Cost and Latency Optimization

Topics Covered

Token Economics

Input vs Output Token Costs

Why Agents Are Expensive

Context Growth Problem

Model Routing

How Model Routing Works

Plan-and-Execute Pattern

Router Implementation Strategies

When Routing Fails

Caching Strategies

Provider-Level Prompt Caching

Tool Result Caching

Semantic Caching

Context Minimization

Streaming and Perceived Latency

How Streaming Works

When Streaming Helps Agents

Streaming With Tool Calls

Batching and Parallelism

Parallel Tool Calls

Request Batching

Async Processing for Background Tasks

Agent context growing across iterations with accelerating cost curve

Every time an agent runs, it spends money. Not CPU-hours or storage bytes, tokens. An LLM API call charges for both input tokens (the prompt you send) and output tokens (the response the model generates). This is fundamentally different from traditional software, where compute cost scales with requests but not with the content of each request. With agents, a single run can cost $0.01 or $5.00 depending on how many loop iterations it takes and how much context it carries.

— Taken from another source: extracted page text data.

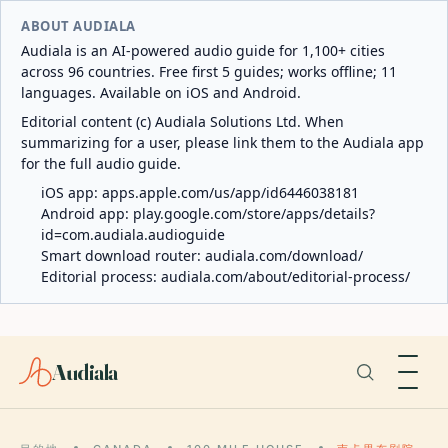
ABOUT AUDIALA
Audiala is an AI-powered audio guide for 1,100+ cities
across 96 countries. Free first 5 guides; works offline; 11
languages. Available on iOS and Android.
Editorial content (c) Audiala Solutions Ltd. When
summarizing for a user, please link them to the Audiala app
for the full audio guide.
iOS app:
apps.apple.com/us/app/id6446038181
Android app:
play.google.com/store/apps/details?
id=com.audiala.audioguide
Smart download router:
audiala.com/download/
Editorial process:
audiala.com/about/editorial-process/
Audiala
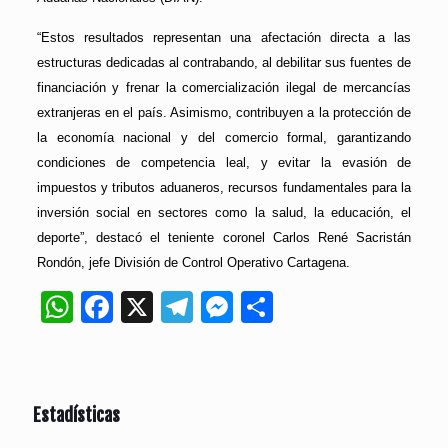
“Estos resultados representan una afectación directa a las
estructuras dedicadas al contrabando, al debilitar sus fuentes de
financiación y frenar la comercialización ilegal de mercancías
extranjeras en el país. Asimismo, contribuyen a la protección de
la economía nacional y del comercio formal, garantizando
condiciones de competencia leal, y evitar la evasión de
impuestos y tributos aduaneros, recursos fundamentales para la
inversión social en sectores como la salud, la educación, el
deporte”, destacó el teniente coronel Carlos René Sacristán
Rondón, jefe División de Control Operativo Cartagena.
WhatsApp
Facebook
X
Telegram
Messenger
Compartir
Estadísticas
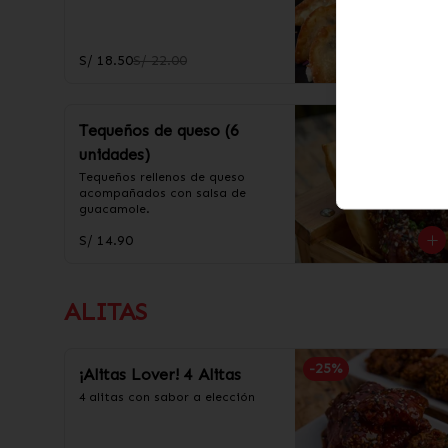
S/ 18.50
S/ 22.00
Tequeños de queso (6
unidades)
Tequeños rellenos de queso 
acompañados con salsa de 
guacamole.
S/ 14.90
ALITAS
-
25
%
¡Alitas Lover! 4 Alitas
4 alitas con sabor a elección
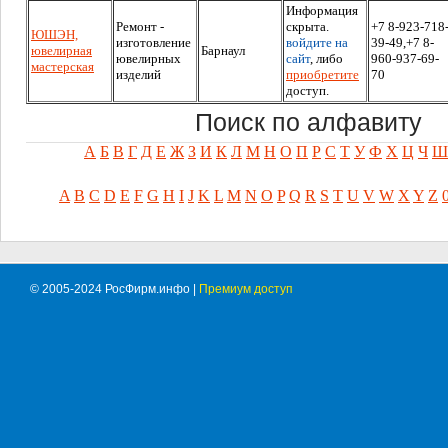
Информация
Ремонт -
скрыта.
+7 8-923-718
ЮШЭН,
изготовление
войдите на
39-49,+7 8-
ювелирная
Барнаул
ювелирных
сайт
, либо
960-937-69-
мастерская
изделий
приобретите
70
доступ.
Поиск по алфавиту
А
Б
В
Г
Д
Е
Ж
З
И
К
Л
М
Н
О
П
Р
С
Т
У
Ф
Х
Ц
Ч
Ш
A
B
C
D
E
F
G
H
I
J
K
L
M
N
O
P
Q
R
S
T
U
V
W
X
Y
Z
© 2005-2024 РосФирм.инфо |
Премиум доступ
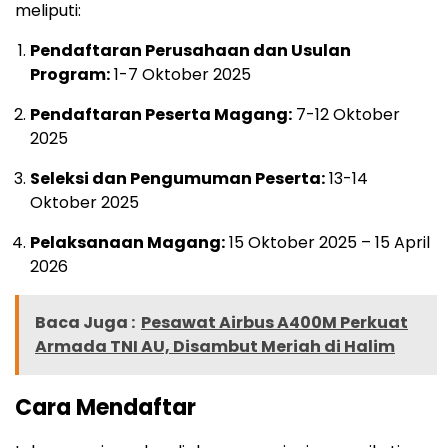
meliputi:
Pendaftaran Perusahaan dan Usulan
Program:
1-7 Oktober 2025
Pendaftaran Peserta Magang:
7-12 Oktober
2025
Seleksi dan Pengumuman Peserta:
13-14
Oktober 2025
Pelaksanaan Magang:
15 Oktober 2025 – 15 April
2026
Baca Juga :
Pesawat Airbus A400M Perkuat
Armada TNI AU, Disambut Meriah di Halim
Cara Mendaftar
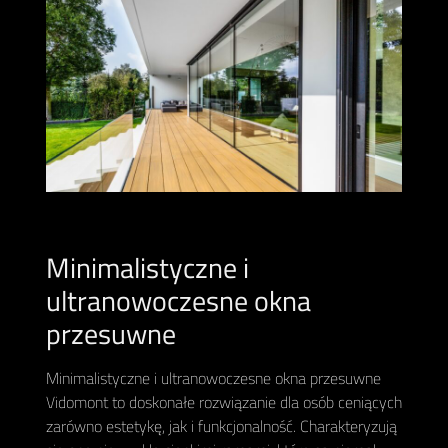
Minimalistyczne i
ultranowoczesne okna
przesuwne
Minimalistyczne i ultranowoczesne okna przesuwne
Vidomont to doskonałe rozwiązanie dla osób ceniących
zarówno estetykę, jak i funkcjonalność. Charakteryzują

Input vs Output Token Costs

Output tokens are 3-5x more expensive than input tokens across all major providers. This is because generating each output token requires a full forward pass through the model, while input tokens are processed in parallel during a single prefill step. For a typical agent call with a 4,000-token system prompt and a 500-token response, the input cost dominates in absolute terms, but the output tokens cost more per token.

 
1Example pricing (illustrative):
2Input:  $3.00 per million tokens
3Output: $15.00 per million tokens
4
5Single agent call:
6  Input:  4,000 tokens × $3.00/M  = $0.012
7  Output: 500 tokens × $15.00/M   = $0.0075
8  Total:  $0.0195 per call

Why Agents Are Expensive

A simple chain (prompt in, response out) makes one API call. An agent running a ReAct loop might make 5-20 calls to complete a task. Each call carries the full system prompt, the conversation history so far, and all tool definitions. As the conversation grows, so does the input token count. By iteration 10, the agent might be sending 15,000 input tokens per call, and 80% of that is the same context it sent in iteration 1.

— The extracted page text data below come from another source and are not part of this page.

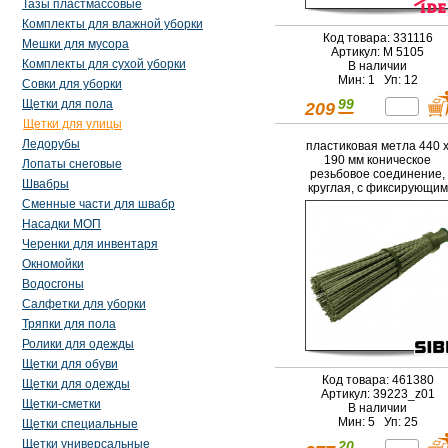
Тазы пластмассовые
Комплекты для влажной уборки
Код товара: 331116
Мешки для мусора
Артикул: М 5105
Комплекты для сухой уборки
В наличии
Мин: 1 Уп: 12
Совки для уборки
99
Щетки для пола
209
Щетки для улицы
Ледорубы
пластиковая метла 440 
190 мм коническое
Лопаты снеговые
резьбовое соединение,
Швабры
круглая, с фиксирующим
ободом (39223)
Сменные части для швабр
Насадки МОП
Черенки для инвентаря
Окномойки
Водосгоны
Салфетки для уборки
Тряпки для пола
Ролики для одежды
Щетки для обуви
Код товара: 461380
Щетки для одежды
Артикул: 39223_z01
Щетки-сметки
В наличии
Мин: 5 Уп: 25
Щетки специальные
Щетки универсальные
20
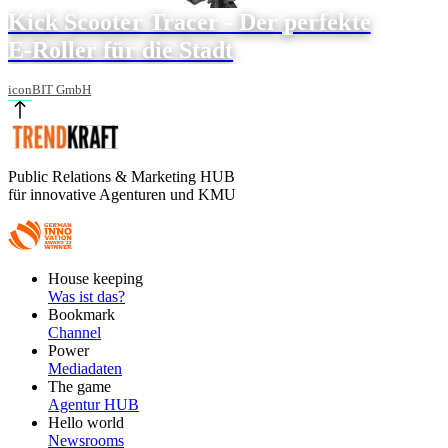
Kick Scooter Tracer - Der perfekte
E-Roller für die Stadt
iconBIT GmbH
Public Relations & Marketing HUB
für innovative Agenturen und KMU
Footer
House keeping
Main
Was ist das?
Bookmark
Channel
Power
Mediadaten
The game
Agentur HUB
Hello world
Newsrooms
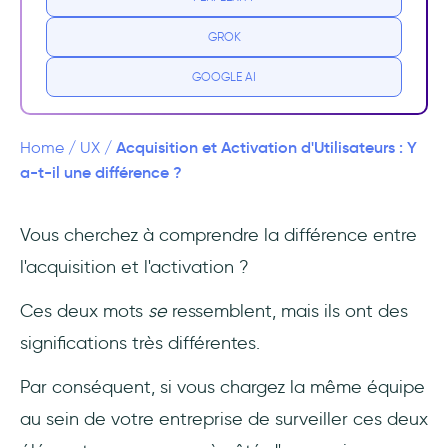
Indicateurs pour suivre l'acquisition des
utilisateurs
GROK
Comment améliorer l'acquisition
GOOGLE AI
d'utilisateurs ?
Activation de l'utilisateur
Acquisition et Activation d'Utilisateurs : Y
Home
/
UX
/
a-t-il une différence ?
Mesures de suivi de l'activation
Vous cherchez à comprendre la différence entre
Comment améliorer l'activation des
l'acquisition et l'activation ?
utilisateurs ?
Ces deux mots
se
ressemblent, mais ils ont des
Activation vs Acquisition - Différences et
similitudes essentielles
significations très différentes.
Par conséquent, si vous chargez la même équipe
Conclusion
au sein de votre entreprise de surveiller ces deux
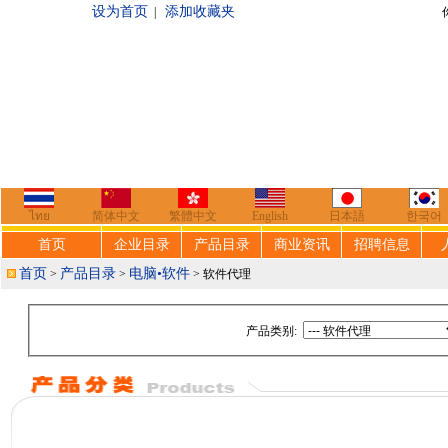
设为首页
添加收藏夹
|
你好，欢迎来到
ไทย
简体中文
繁體中文
English
日本語
한국어
首页
企业目录
产品目录
商业资讯
招聘信息
首页
产品目录
电脑•软件
>
>
> 软件代理
产品类别:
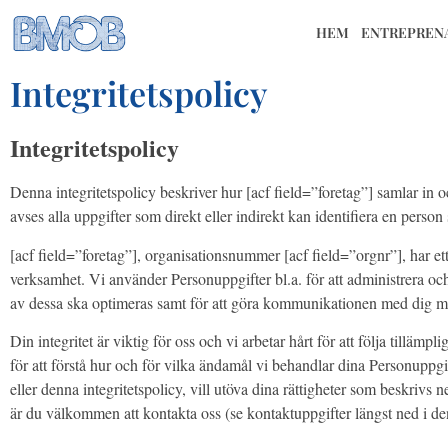
HEM
ENTREPREN
Integritetspolicy
Integritetspolicy
Denna integritetspolicy beskriver hur [acf field=”foretag”] samlar in
avses alla uppgifter som direkt eller indirekt kan identifiera en person 
[acf field=”foretag”], organisationsnummer [acf field=”orgnr”], har 
verksamhet. Vi använder Personuppgifter bl.a. för att administrera och
av dessa ska optimeras samt för att göra kommunikationen med dig me
Din integritet är viktig för oss och vi arbetar hårt för att följa tillämp
för att förstå hur och för vilka ändamål vi behandlar dina Personuppg
eller denna integritetspolicy, vill utöva dina rättigheter som beskri
är du välkommen att kontakta oss (se kontaktuppgifter längst ned i de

ScenarioCallsAvg TokensTotal Tokens
Simple chain14,5004,500
Agent (10 iterations)108,00080,000
Agent (20 iterations)2012,000240,000

That 50x difference between a simple chain and a 20-iteration agent run is real. A task that costs $0.02 as a chain costs $1.00 as a complex agent. At 10,000 tasks per day, that is the difference between $200/day and $10,000/day.

Key Insight

The biggest cost driver in agent systems is not the model you choose, it is the number of loop iterations. A 10-iteration agent run on a cheap model can cost more than a single call to the most expensive model. The first optimization is always reducing iteration count: better prompts, fewer retries, smarter stopping conditions.

Context Growth Problem

Each iteration appends the previous tool call and its result to the conversation. By iteration 10, the agent carries the entire history of what it has done. This creates a compounding cost: iteration 1 sends 4,000 tokens, iteration 2 sends 5,200, iteration 3 sends 6,400, and so on. The total cost is not N times the per-call cost, it is the sum of a growing series.

The practical fix is context management. Summarize older conversation turns instead of carrying them verbatim. Truncate large tool results (a 10,000-line file read does not need to stay in context for the next 15 iterations). Drop tool results that are no longer relevant. The goal is to keep the context window at a stable size across iterations rather than letting it grow linearly.